Preferring to be ravaged by hunger rather than to eat anything on this menu, the doctor hopefully turned his attention to the big, individually wrapped cookies displayed near the cash register. A hand-lettered sign proudly proclaimed that they were HOMEMADE AND WHOLESOME. Rhubarb-apple crisps. No. Bean-nut butter macaroons. No. Sweet carrot gingersnaps. No. He was so excited by the very sight of the fourth and last variety that he had his wallet out of his pocket before he realized they were not chocolate-chip cookies but were made instead of carob morsels, goat’s milk, and rye flour.

“We have this one other” the hostess said, sheepishly producing a basket of cellophane-wrapped cookies that had been hidden behind a display of dried fruit. “They don’t sell very well.
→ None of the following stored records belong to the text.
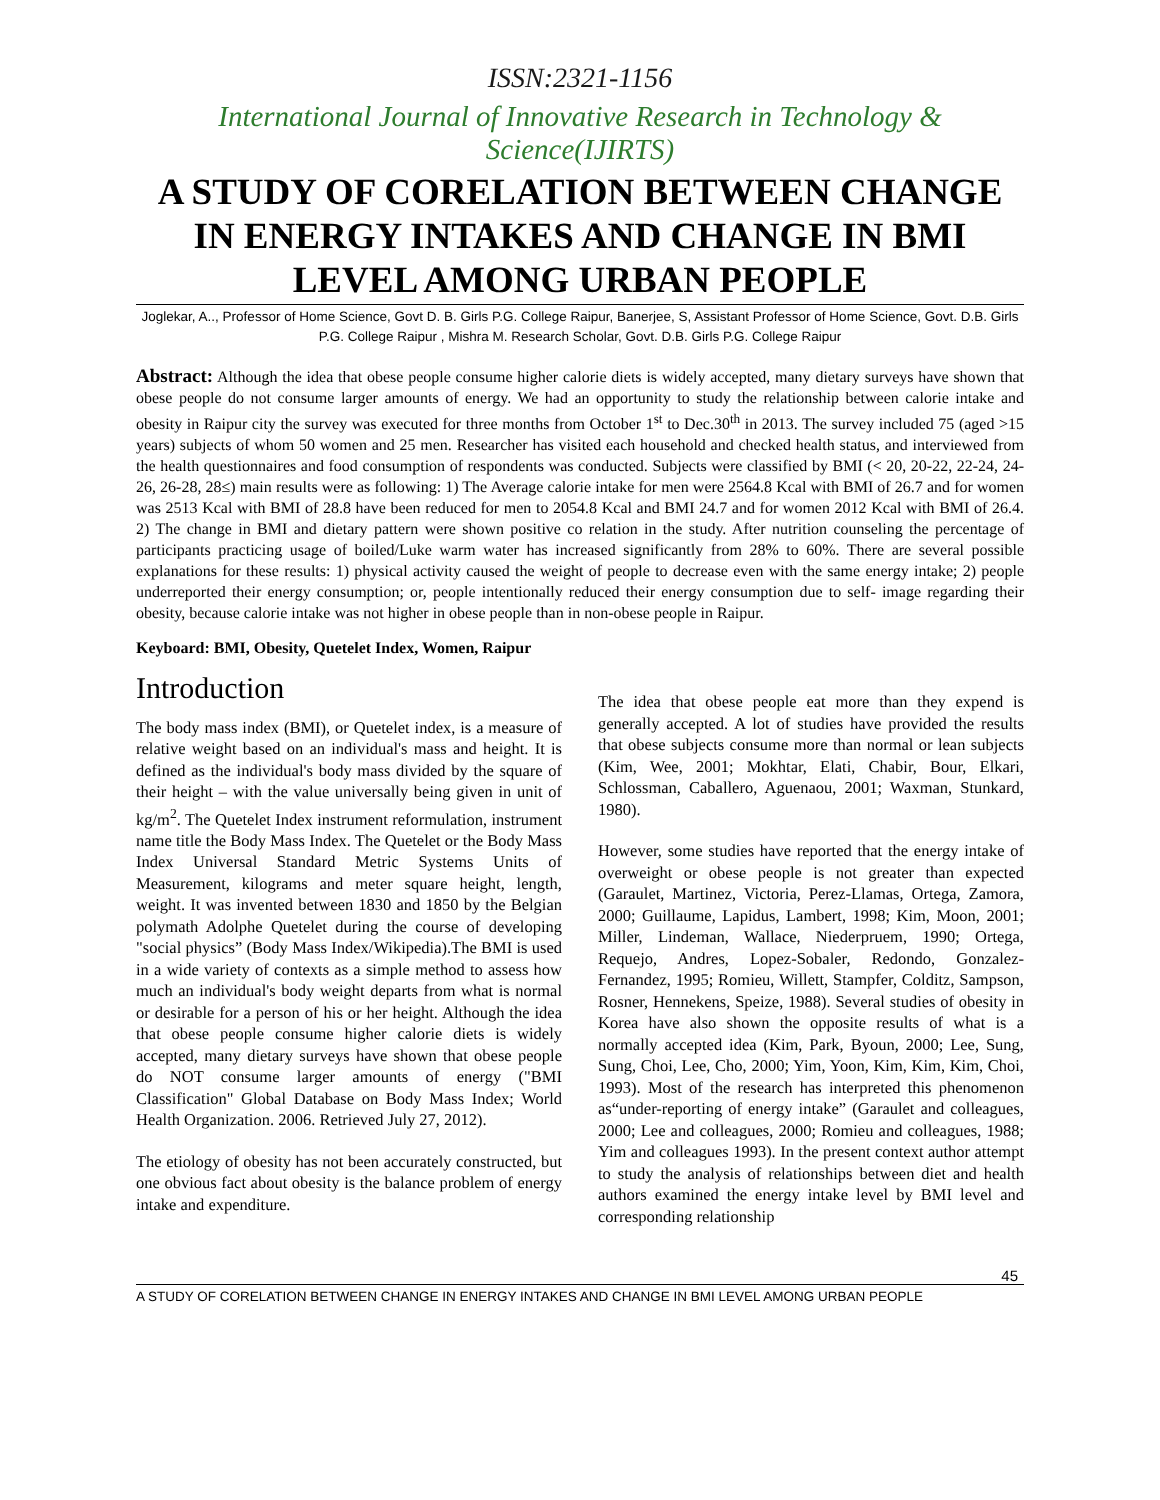ISSN:2321-1156
International Journal of Innovative Research in Technology & Science(IJIRTS)
A STUDY OF CORELATION BETWEEN CHANGE IN ENERGY INTAKES AND CHANGE IN BMI LEVEL AMONG URBAN PEOPLE
Joglekar, A.., Professor of Home Science, Govt D. B. Girls P.G. College Raipur, Banerjee, S, Assistant Professor of Home Science, Govt. D.B. Girls P.G. College Raipur , Mishra M. Research Scholar, Govt. D.B. Girls P.G. College Raipur
Abstract: Although the idea that obese people consume higher calorie diets is widely accepted, many dietary surveys have shown that obese people do not consume larger amounts of energy. We had an opportunity to study the relationship between calorie intake and obesity in Raipur city the survey was executed for three months from October 1<sup>st</sup> to Dec.30<sup>th</sup> in 2013. The survey included 75 (aged >15 years) subjects of whom 50 women and 25 men. Researcher has visited each household and checked health status, and interviewed from the health questionnaires and food consumption of respondents was conducted. Subjects were classified by BMI (< 20, 20-22, 22-24, 24-26, 26-28, 28≤) main results were as following: 1) The Average calorie intake for men were 2564.8 Kcal with BMI of 26.7 and for women was 2513 Kcal with BMI of 28.8 have been reduced for men to 2054.8 Kcal and BMI 24.7 and for women 2012 Kcal with BMI of 26.4. 2) The change in BMI and dietary pattern were shown positive co relation in the study. After nutrition counseling the percentage of participants practicing usage of boiled/Luke warm water has increased significantly from 28% to 60%. There are several possible explanations for these results: 1) physical activity caused the weight of people to decrease even with the same energy intake; 2) people underreported their energy consumption; or, people intentionally reduced their energy consumption due to self- image regarding their obesity, because calorie intake was not higher in obese people than in non-obese people in Raipur.
Keyboard: BMI, Obesity, Quetelet Index, Women, Raipur
Introduction
The body mass index (BMI), or Quetelet index, is a measure of relative weight based on an individual's mass and height. It is defined as the individual's body mass divided by the square of their height – with the value universally being given in unit of kg/m<sup>2</sup>. The Quetelet Index instrument reformulation, instrument name title the Body Mass Index. The Quetelet or the Body Mass Index Universal Standard Metric Systems Units of Measurement, kilograms and meter square height, length, weight. It was invented between 1830 and 1850 by the Belgian polymath Adolphe Quetelet during the course of developing "social physics” (Body Mass Index/Wikipedia).The BMI is used in a wide variety of contexts as a simple method to assess how much an individual's body weight departs from what is normal or desirable for a person of his or her height. Although the idea that obese people consume higher calorie diets is widely accepted, many dietary surveys have shown that obese people do NOT consume larger amounts of energy ("BMI Classification" Global Database on Body Mass Index; World Health Organization. 2006. Retrieved July 27, 2012).
The etiology of obesity has not been accurately constructed, but one obvious fact about obesity is the balance problem of energy intake and expenditure.
The idea that obese people eat more than they expend is generally accepted. A lot of studies have provided the results that obese subjects consume more than normal or lean subjects (Kim, Wee, 2001; Mokhtar, Elati, Chabir, Bour, Elkari, Schlossman, Caballero, Aguenaou, 2001; Waxman, Stunkard, 1980).
However, some studies have reported that the energy intake of overweight or obese people is not greater than expected (Garaulet, Martinez, Victoria, Perez-Llamas, Ortega, Zamora, 2000; Guillaume, Lapidus, Lambert, 1998; Kim, Moon, 2001; Miller, Lindeman, Wallace, Niederpruem, 1990; Ortega, Requejo, Andres, Lopez-Sobaler, Redondo, Gonzalez-Fernandez, 1995; Romieu, Willett, Stampfer, Colditz, Sampson, Rosner, Hennekens, Speize, 1988). Several studies of obesity in Korea have also shown the opposite results of what is a normally accepted idea (Kim, Park, Byoun, 2000; Lee, Sung, Sung, Choi, Lee, Cho, 2000; Yim, Yoon, Kim, Kim, Kim, Choi, 1993). Most of the research has interpreted this phenomenon as“under-reporting of energy intake” (Garaulet and colleagues, 2000; Lee and colleagues, 2000; Romieu and colleagues, 1988; Yim and colleagues 1993). In the present context author attempt to study the analysis of relationships between diet and health authors examined the energy intake level by BMI level and corresponding relationship
45
A STUDY OF CORELATION BETWEEN CHANGE IN ENERGY INTAKES AND CHANGE IN BMI LEVEL AMONG URBAN PEOPLE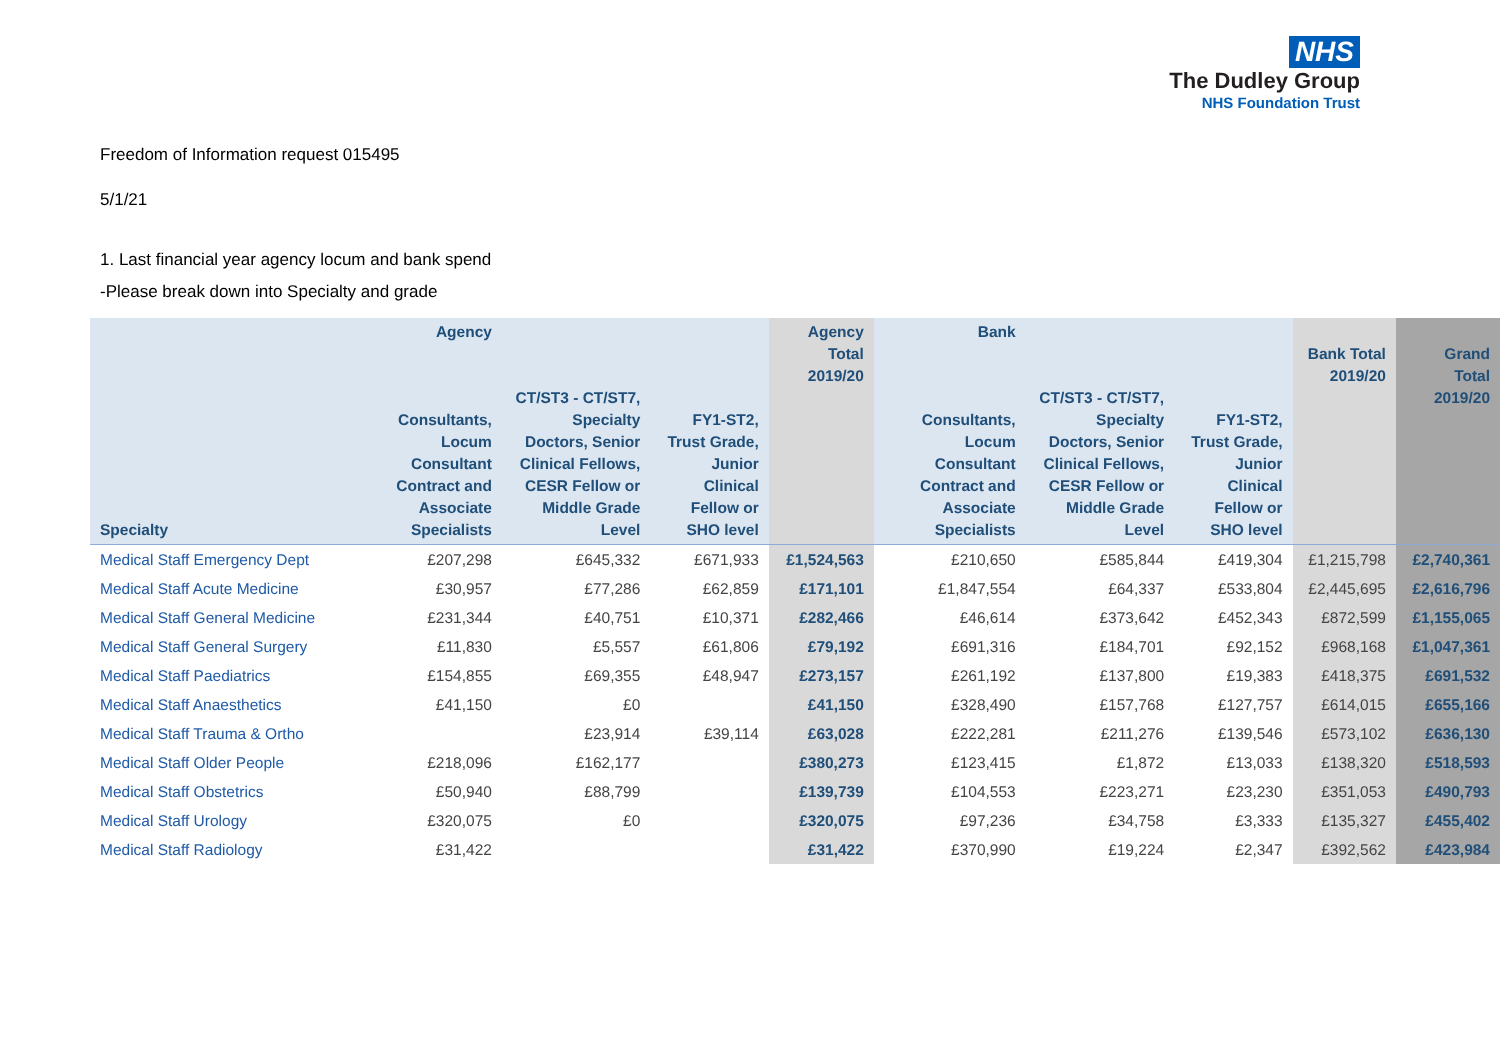NHS
The Dudley Group
NHS Foundation Trust
Freedom of Information request 015495
5/1/21
1. Last financial year agency locum and bank spend
-Please break down into Specialty and grade
| Specialty | Agency Consultants, Locum Consultant Contract and Associate Specialists | CT/ST3 - CT/ST7, Specialty Doctors, Senior Clinical Fellows, CESR Fellow or Middle Grade Level | FY1-ST2, Trust Grade, Junior Clinical Fellow or SHO level | Agency Total 2019/20 | Bank Consultants, Locum Consultant Contract and Associate Specialists | CT/ST3 - CT/ST7, Specialty Doctors, Senior Clinical Fellows, CESR Fellow or Middle Grade Level | FY1-ST2, Trust Grade, Junior Clinical Fellow or SHO level | Bank Total 2019/20 | Grand Total 2019/20 |
| --- | --- | --- | --- | --- | --- | --- | --- | --- | --- |
| Medical Staff Emergency Dept | £207,298 | £645,332 | £671,933 | £1,524,563 | £210,650 | £585,844 | £419,304 | £1,215,798 | £2,740,361 |
| Medical Staff Acute Medicine | £30,957 | £77,286 | £62,859 | £171,101 | £1,847,554 | £64,337 | £533,804 | £2,445,695 | £2,616,796 |
| Medical Staff General Medicine | £231,344 | £40,751 | £10,371 | £282,466 | £46,614 | £373,642 | £452,343 | £872,599 | £1,155,065 |
| Medical Staff General Surgery | £11,830 | £5,557 | £61,806 | £79,192 | £691,316 | £184,701 | £92,152 | £968,168 | £1,047,361 |
| Medical Staff Paediatrics | £154,855 | £69,355 | £48,947 | £273,157 | £261,192 | £137,800 | £19,383 | £418,375 | £691,532 |
| Medical Staff Anaesthetics | £41,150 | £0 | | £41,150 | £328,490 | £157,768 | £127,757 | £614,015 | £655,166 |
| Medical Staff Trauma & Ortho | | £23,914 | £39,114 | £63,028 | £222,281 | £211,276 | £139,546 | £573,102 | £636,130 |
| Medical Staff Older People | £218,096 | £162,177 | | £380,273 | £123,415 | £1,872 | £13,033 | £138,320 | £518,593 |
| Medical Staff Obstetrics | £50,940 | £88,799 | | £139,739 | £104,553 | £223,271 | £23,230 | £351,053 | £490,793 |
| Medical Staff Urology | £320,075 | £0 | | £320,075 | £97,236 | £34,758 | £3,333 | £135,327 | £455,402 |
| Medical Staff Radiology | £31,422 | | | £31,422 | £370,990 | £19,224 | £2,347 | £392,562 | £423,984 |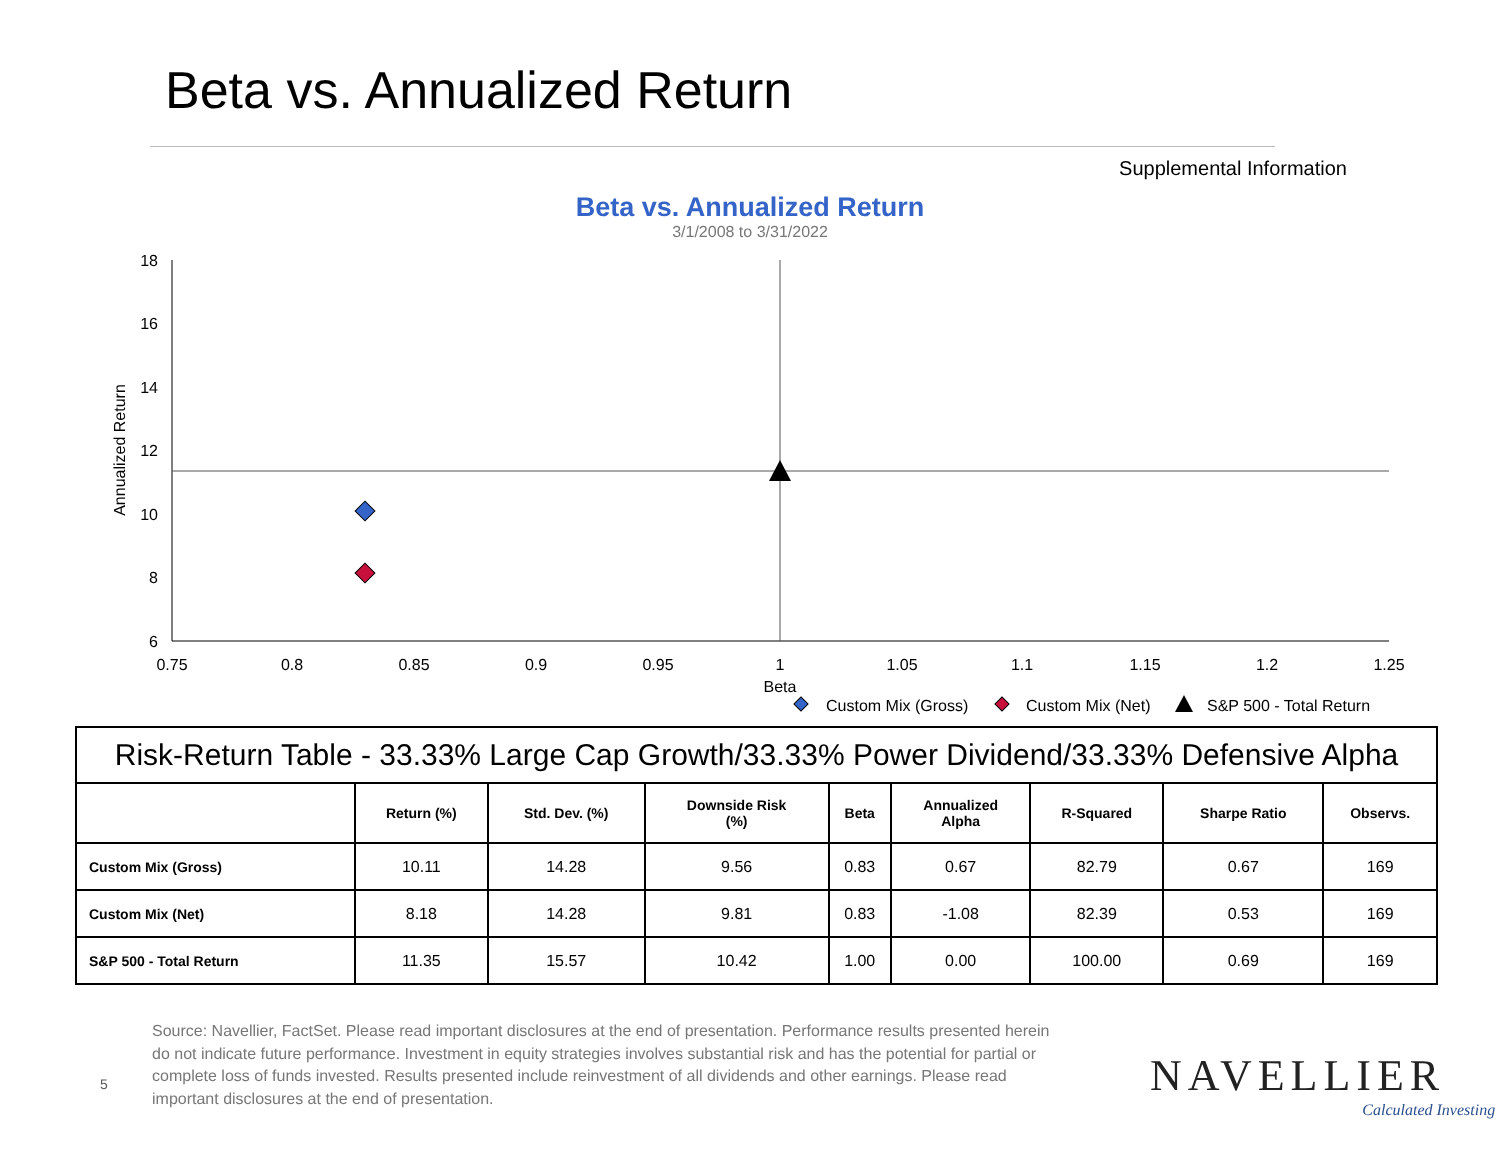Beta vs. Annualized Return
Supplemental Information
Beta vs. Annualized Return
3/1/2008 to 3/31/2022
18
16
14
12
10
8
6
0.75
0.8
0.85
0.9
0.95
1
1.05
1.1
1.15
1.2
1.25
Beta
Annualized Return
Custom Mix (Gross)
Custom Mix (Net)
S&P 500 - Total Return
| Risk-Return Table - 33.33% Large Cap Growth/33.33% Power Dividend/33.33% Defensive Alpha | | | | | | | | |
| --- | --- | --- | --- | --- | --- | --- | --- | --- |
| | Return (%) | Std. Dev. (%) | Downside Risk (%) | Beta | Annualized Alpha | R-Squared | Sharpe Ratio | Observs. |
| Custom Mix (Gross) | 10.11 | 14.28 | 9.56 | 0.83 | 0.67 | 82.79 | 0.67 | 169 |
| Custom Mix (Net) | 8.18 | 14.28 | 9.81 | 0.83 | -1.08 | 82.39 | 0.53 | 169 |
| S&P 500 - Total Return | 11.35 | 15.57 | 10.42 | 1.00 | 0.00 | 100.00 | 0.69 | 169 |
Source: Navellier, FactSet. Please read important disclosures at the end of presentation. Performance results presented herein do not indicate future performance. Investment in equity strategies involves substantial risk and has the potential for partial or complete loss of funds invested. Results presented include reinvestment of all dividends and other earnings. Please read important disclosures at the end of presentation.
5 NAVELLIER
Calculated Investing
We’re going to stop carrying them.” She held the basket at arm’s length, blushing as though she were pushing pornographic videos. “Chocolate-coconut bars.”

“Real chocolate, real coconut?” he asked suspiciously.

“Yes, but I assure you — no butter, margarine, or hydrogenated vegetable shortening.”

“Nevertheless, I’ll take them all,” he said.

“But there are nine here.”

“Yes, fine, all nine,” he said, scattering money on the counter in his haste to make the purchase. “And a bottle of apple juice if that’s the best you’ve got.”

The chocolate-coconut bars were three dollars apiece, but the hostess was so relieved to be shed of them that she let the doctor have all nine for eighteen dollars, and he returned to his El Camino more exuberant than he could have imagined being only moments ago.

Ahriman had positioned himself so that he enjoyed a clear view of both the entrance to the parking lot and the front door of Green Acres. He was settled behind the wheel, slumped in his seat, working on the second cookie, when Jennifer strode out of the rapidly fading afternoon.